Detak Surat -

13 3 0
                                    

"Selamat ulang tahun... " Teriak Karin dan Tere memberikan suprise untuk Dinar.

Melupakan semua kesedihannya seperti yang Dewa katakan malam itu. Dinar memperlihatkan senyumannya. Berlagak seperti tidak terjadi apa-apa, berpura-pura seperti apa yang Dewa inginkan. Agar tidak ada lagi orang yang tersakiti karena kesedihannya.

"Tiup lilinnya"

Dinar memejamkan mata sebelum meniup lilin di hadapannya. Berdoa yang terbaik untuk masalahnya kali ini. Semoga Tuhan memberikan jalan yang terbaik untuk masalahnya kali ini sesegera mungkin.

***
Hari telah berganti hari. Sudah satu minggu lebih Dinar menyembunyikan kesedihannya dari semua orang yang ada di dekatnya. Berkali-kali dia mencoba menahan untuk tidak menangis saat sendiri. Tapi, tetap saja air mata lolos begitu mudahnya dari kedua matanya.

Saat ini, Dinar sedang berdiam di dalam kamar memandangi surat yang baru saja dia Terima dari Dewa. Membukanya dan membacanya dalam hati.

Hai...
Bagaimana kabarmu? Baik?
Jika kamu menerima surat ini. Mungkin ini akan menjadi surat terakhirku. Aku sudah lelah menulis surat untukmu. Aku sudah cukup memberimu kenangan jika saja aku pergi untuk selamanya.
Aku sayang kamu, Dinar.

Detak Surat—
-Senar      
Aku mencintaimu

Tidak dapat Dinar pungkiri, jika dia benar-benar rindu sosok Senar saat ini. Terlihat jelas saat air matanya tidak berhenti menetes ketika membaca surat ini dari awal hingga akhir.

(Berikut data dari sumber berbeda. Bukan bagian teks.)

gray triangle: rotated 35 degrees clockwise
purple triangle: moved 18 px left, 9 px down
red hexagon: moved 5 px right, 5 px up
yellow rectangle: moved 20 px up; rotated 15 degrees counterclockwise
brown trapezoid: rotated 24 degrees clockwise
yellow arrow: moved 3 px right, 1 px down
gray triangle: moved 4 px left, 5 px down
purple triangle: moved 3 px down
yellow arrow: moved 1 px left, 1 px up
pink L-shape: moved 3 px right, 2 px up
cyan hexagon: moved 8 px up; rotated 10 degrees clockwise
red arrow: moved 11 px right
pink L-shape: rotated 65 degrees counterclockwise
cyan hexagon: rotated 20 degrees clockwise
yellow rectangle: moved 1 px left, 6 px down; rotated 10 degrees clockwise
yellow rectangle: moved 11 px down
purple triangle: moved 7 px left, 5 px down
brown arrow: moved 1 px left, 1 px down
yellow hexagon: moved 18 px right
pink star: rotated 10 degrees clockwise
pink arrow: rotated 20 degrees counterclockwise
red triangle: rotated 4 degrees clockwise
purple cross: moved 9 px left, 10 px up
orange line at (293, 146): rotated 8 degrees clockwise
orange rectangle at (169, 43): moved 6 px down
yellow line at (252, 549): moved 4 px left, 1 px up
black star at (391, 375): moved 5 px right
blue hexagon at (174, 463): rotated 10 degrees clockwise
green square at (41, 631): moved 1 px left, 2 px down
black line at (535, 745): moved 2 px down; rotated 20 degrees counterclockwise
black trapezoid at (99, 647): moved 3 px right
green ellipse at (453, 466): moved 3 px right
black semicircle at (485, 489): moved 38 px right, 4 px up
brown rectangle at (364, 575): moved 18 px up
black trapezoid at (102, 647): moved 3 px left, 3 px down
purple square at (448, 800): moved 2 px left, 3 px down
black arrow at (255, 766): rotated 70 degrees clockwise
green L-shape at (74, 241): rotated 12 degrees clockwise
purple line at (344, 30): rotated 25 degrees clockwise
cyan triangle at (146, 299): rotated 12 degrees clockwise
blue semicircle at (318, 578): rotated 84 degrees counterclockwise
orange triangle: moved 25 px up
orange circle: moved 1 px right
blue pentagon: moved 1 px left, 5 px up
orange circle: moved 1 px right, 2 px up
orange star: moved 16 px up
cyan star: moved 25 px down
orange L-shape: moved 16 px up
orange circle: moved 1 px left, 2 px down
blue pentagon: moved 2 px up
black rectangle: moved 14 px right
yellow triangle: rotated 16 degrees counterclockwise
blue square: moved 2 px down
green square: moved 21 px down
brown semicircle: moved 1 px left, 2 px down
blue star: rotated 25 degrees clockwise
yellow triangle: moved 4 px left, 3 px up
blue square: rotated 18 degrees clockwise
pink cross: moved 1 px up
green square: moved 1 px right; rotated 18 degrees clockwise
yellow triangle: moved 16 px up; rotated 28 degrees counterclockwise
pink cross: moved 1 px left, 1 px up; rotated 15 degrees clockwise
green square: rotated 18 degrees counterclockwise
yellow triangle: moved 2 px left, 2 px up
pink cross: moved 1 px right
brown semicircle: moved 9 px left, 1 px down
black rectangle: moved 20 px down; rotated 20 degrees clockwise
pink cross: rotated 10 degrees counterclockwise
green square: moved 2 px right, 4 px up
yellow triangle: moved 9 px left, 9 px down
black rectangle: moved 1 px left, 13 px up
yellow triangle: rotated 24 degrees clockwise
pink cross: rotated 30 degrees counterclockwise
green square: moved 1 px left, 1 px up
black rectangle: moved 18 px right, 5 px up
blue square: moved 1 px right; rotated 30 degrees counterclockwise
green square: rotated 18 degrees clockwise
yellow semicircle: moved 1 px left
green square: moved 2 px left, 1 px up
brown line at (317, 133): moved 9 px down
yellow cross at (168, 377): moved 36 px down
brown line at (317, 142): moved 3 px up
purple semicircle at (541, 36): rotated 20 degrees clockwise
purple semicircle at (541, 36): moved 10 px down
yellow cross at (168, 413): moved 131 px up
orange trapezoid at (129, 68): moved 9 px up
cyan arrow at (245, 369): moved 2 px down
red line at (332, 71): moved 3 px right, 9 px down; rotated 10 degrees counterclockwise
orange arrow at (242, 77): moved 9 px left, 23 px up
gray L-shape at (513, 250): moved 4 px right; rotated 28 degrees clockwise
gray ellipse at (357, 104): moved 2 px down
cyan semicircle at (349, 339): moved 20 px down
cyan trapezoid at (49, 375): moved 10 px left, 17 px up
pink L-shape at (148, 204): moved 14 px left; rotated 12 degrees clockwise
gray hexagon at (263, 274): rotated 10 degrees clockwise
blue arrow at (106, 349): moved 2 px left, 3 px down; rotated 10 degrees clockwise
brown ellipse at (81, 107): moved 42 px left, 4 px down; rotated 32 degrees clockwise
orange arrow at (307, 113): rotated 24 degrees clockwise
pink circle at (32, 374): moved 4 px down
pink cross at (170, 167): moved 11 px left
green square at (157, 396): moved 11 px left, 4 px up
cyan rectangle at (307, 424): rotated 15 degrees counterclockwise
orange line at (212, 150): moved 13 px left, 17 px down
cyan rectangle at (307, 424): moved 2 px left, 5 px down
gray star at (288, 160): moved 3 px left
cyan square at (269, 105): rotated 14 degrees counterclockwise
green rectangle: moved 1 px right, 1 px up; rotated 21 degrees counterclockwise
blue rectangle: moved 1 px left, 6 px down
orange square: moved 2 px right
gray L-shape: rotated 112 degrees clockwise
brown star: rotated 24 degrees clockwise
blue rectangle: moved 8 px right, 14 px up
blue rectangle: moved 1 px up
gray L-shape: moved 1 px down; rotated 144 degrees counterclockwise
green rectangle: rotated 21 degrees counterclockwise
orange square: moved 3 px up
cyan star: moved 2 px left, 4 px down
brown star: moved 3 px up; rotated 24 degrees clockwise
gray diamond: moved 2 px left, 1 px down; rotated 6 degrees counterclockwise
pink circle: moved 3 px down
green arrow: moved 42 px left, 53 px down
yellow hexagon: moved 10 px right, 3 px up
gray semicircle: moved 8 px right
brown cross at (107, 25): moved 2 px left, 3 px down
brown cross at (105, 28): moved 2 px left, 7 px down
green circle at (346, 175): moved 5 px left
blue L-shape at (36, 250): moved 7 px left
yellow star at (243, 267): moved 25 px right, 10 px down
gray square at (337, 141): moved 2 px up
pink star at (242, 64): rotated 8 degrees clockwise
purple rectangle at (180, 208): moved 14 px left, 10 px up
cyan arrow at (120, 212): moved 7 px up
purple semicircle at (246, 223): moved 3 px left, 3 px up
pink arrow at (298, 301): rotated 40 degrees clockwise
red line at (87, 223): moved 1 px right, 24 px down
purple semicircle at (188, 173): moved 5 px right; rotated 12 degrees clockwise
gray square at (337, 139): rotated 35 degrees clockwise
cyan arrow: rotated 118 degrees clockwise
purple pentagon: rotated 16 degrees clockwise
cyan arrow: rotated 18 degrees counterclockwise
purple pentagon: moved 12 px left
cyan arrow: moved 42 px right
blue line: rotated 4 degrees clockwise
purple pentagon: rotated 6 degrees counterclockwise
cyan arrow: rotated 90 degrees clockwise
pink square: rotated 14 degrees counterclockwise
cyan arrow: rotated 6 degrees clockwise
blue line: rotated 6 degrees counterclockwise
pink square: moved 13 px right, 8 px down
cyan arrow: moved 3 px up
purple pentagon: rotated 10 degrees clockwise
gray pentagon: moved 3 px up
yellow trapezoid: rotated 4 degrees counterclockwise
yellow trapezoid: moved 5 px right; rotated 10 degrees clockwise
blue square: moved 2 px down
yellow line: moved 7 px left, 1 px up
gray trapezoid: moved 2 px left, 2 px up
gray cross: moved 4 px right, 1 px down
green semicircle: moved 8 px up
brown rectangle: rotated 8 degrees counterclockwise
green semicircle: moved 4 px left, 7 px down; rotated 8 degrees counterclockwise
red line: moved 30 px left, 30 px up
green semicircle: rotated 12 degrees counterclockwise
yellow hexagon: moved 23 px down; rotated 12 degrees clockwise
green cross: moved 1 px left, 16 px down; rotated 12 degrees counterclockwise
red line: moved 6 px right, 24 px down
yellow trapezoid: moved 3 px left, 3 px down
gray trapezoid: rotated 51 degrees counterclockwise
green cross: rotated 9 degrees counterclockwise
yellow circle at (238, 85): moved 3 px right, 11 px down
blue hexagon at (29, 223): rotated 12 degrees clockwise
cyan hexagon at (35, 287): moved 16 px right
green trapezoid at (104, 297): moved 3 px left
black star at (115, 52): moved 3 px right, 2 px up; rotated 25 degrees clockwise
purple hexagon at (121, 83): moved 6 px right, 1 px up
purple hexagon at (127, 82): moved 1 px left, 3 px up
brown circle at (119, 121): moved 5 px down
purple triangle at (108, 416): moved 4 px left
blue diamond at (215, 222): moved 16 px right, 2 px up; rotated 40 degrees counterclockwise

Disaat dirinya begitu down, entah mengapa orang yang seharusnya menguatkannya ikut menghilang dari kehidupannya. Entah dimana Dewa sekarang berada. Dia juga butuh Dewa detik ini juga untuk menemaninya. Membagi luka yang sedang dia rasakan kali ini.

"Kenapa semua orang menghilang secepat itu di kehidupan gue?" Gumam Dinar disela tangisannya.

"Apa yang harus gue lakukan?" Tanyanya pada diri sendiri.

Dinar menghapus air matanya terlebih dulu, sebelum berjalan keluar. Langkahnya membawa dirinya entah kemana. Dirinya ingin segera menemukan jawaban. Dia ingin Senar kembali dari hidupnya. Dia ingin Dewa ada di dekatnya.

Katakanlah dia egois. Memang benar. Dia ingin semua orang ada hanya untuknya kali ini tidak ada seorang pun yang bisa memilikinya.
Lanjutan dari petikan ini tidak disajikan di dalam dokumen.